For researchers, the THINC paper opens a question about reasoning scaling laws. We’ve been measuring how reasoning quality scales with model size, measured in parameters. But THINC shows that the medium of reasoning might matter more than the model’s raw size. A 4B model reasoning in code beats a 235B model reasoning in English. A different axis to optimize along, and a much cheaper one.

FAQ

Can large language models reason with code instead of natural language?

Yes, and the THINC paper provides strong evidence that code-based reasoning produces more accurate results on mathematical problems. THINC-4B achieves 78.1% accuracy on competition math by conducting all reasoning through Python code blocks, with 99.2% of its answers derived from interpreter output rather than natural language generation.

Is code reasoning better than chain-of-thought reasoning for math?

For computation-heavy problems, code reasoning outperforms chain-of-thought by a wide margin. THINC-4B (4B parameters) beat Qwen3-235B-A22B-Thinking (235B parameters) on four of five competition math benchmarks. The key advantage: every intermediate calculation is verified by the Python interpreter, eliminating the hallucinated arithmetic that chain-of-thought is prone to.

How does THINC compare to other tool-integrated reasoning approaches?

THINC differs from standard TIR systems like ASTER, ReTool, and ToRA by making code the primary reasoning medium rather than an auxiliary verification tool. Where ASTER uses 11.1 tool calls with 102 lines of code per problem, THINC uses 6.1 calls with 349 lines. Denser code blocks that do more computation per call, producing both higher accuracy and shorter overall responses.

Can small LLMs outperform larger ones with the right training approach?

THINC demonstrates that a 4B parameter model can outperform a 235B model when trained to reason in code rather than natural language. The advantage comes from the medium of reasoning (verified code vs unverified text), not from raw model size. The 1.7B variant also shows large gains over its base model (42.8% vs 32.2%), though it can’t match the larger models overall.

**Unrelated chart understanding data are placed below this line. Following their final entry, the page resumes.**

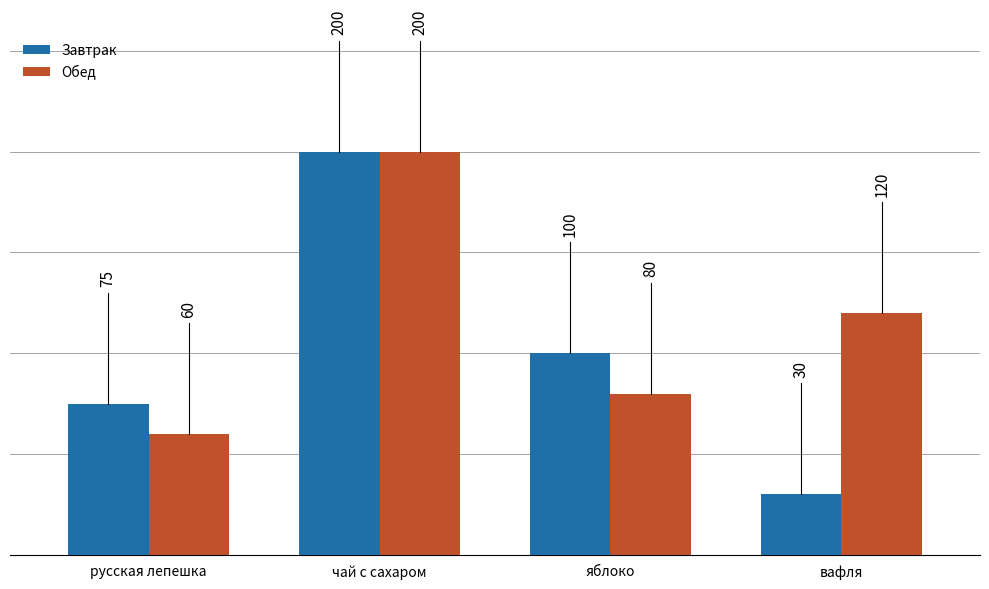

The value of Завтрак at чай с сахаром is 200. True or false?

True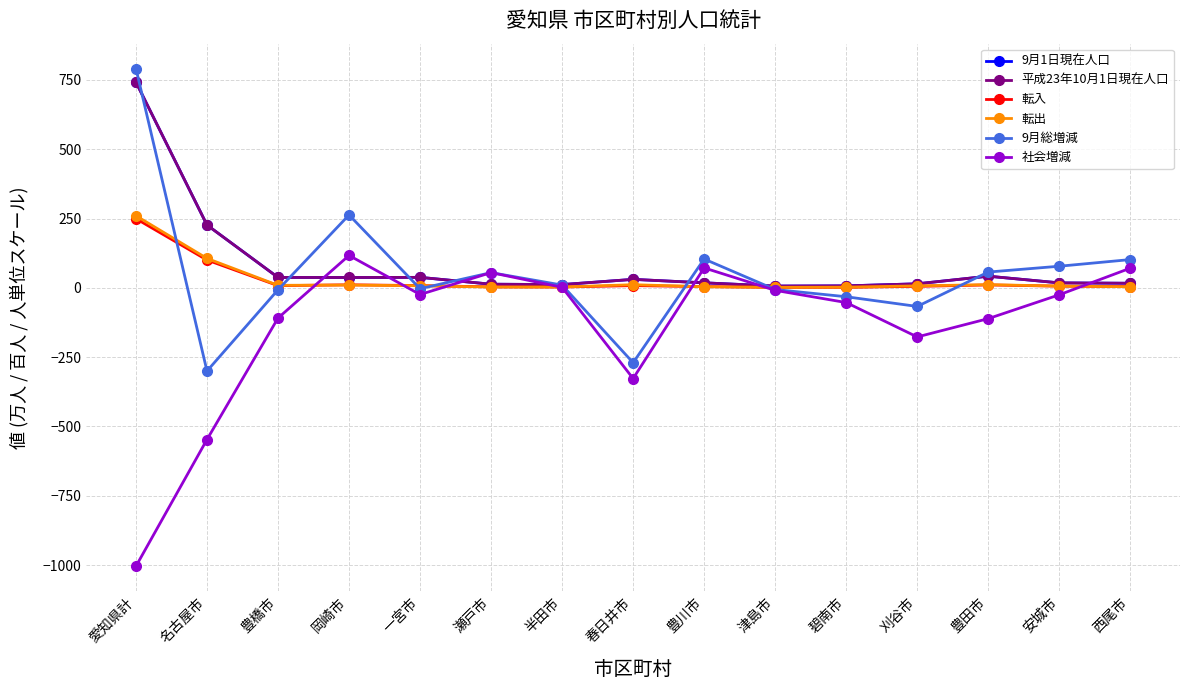

What value does the 9月総増減 series have at 春日井市?

-270.0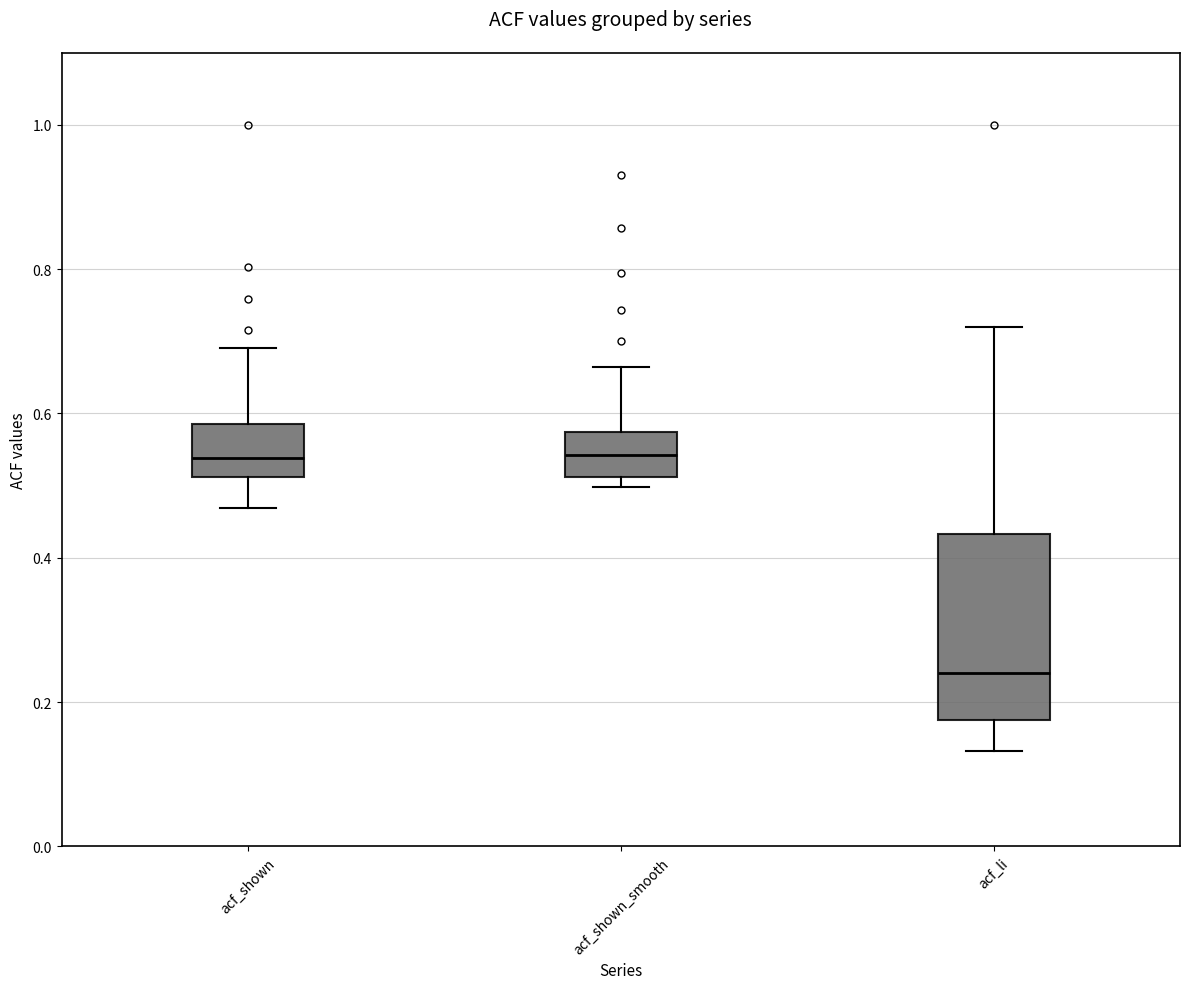

Reading left to right, read every box against the y-axis: the position of its median line, the range the box covers, and the ends of its whiskers. The values are not printed on the chart, so give them approximately, as read against the axis.

acf_shown: median 0.54, box 0.52 to 0.58, whiskers 0.46 to 0.70
acf_shown_smooth: median 0.54, box 0.52 to 0.58, whiskers 0.50 to 0.66
acf_li: median 0.24, box 0.18 to 0.44, whiskers 0.14 to 0.72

Does code-based reasoning work outside of math?

Early signs are mixed. THINC-4B tested on GPQA-Diamond (science QA, outside the training distribution) scored 66.48% — slightly above the base model’s 66.32% and above ASTER-4B’s 63.42%. The code-reasoning capability transfers to problems involving calculation and quantitative reasoning, but the gains are much smaller than in pure math. Problems that don’t reduce to computation likely won’t benefit.

Sources

Bottom Line

THINC’s result is clean and the mechanism is clear. Code-centric reasoning works because it eliminates the unverified gap between “thinking” and “computing.” Every step runs through an interpreter, every intermediate value is real, and errors surface as exceptions instead of hiding in plausible-sounding sentences.

The 4B-beats-235B headline grabs attention, but the metric I keep coming back to is the 99.2% answer grounding rate. That number means the model almost never makes up its final answer. It reads it from verified code output. If I were building a system that needed reliable numerical reasoning, I’d build around that number.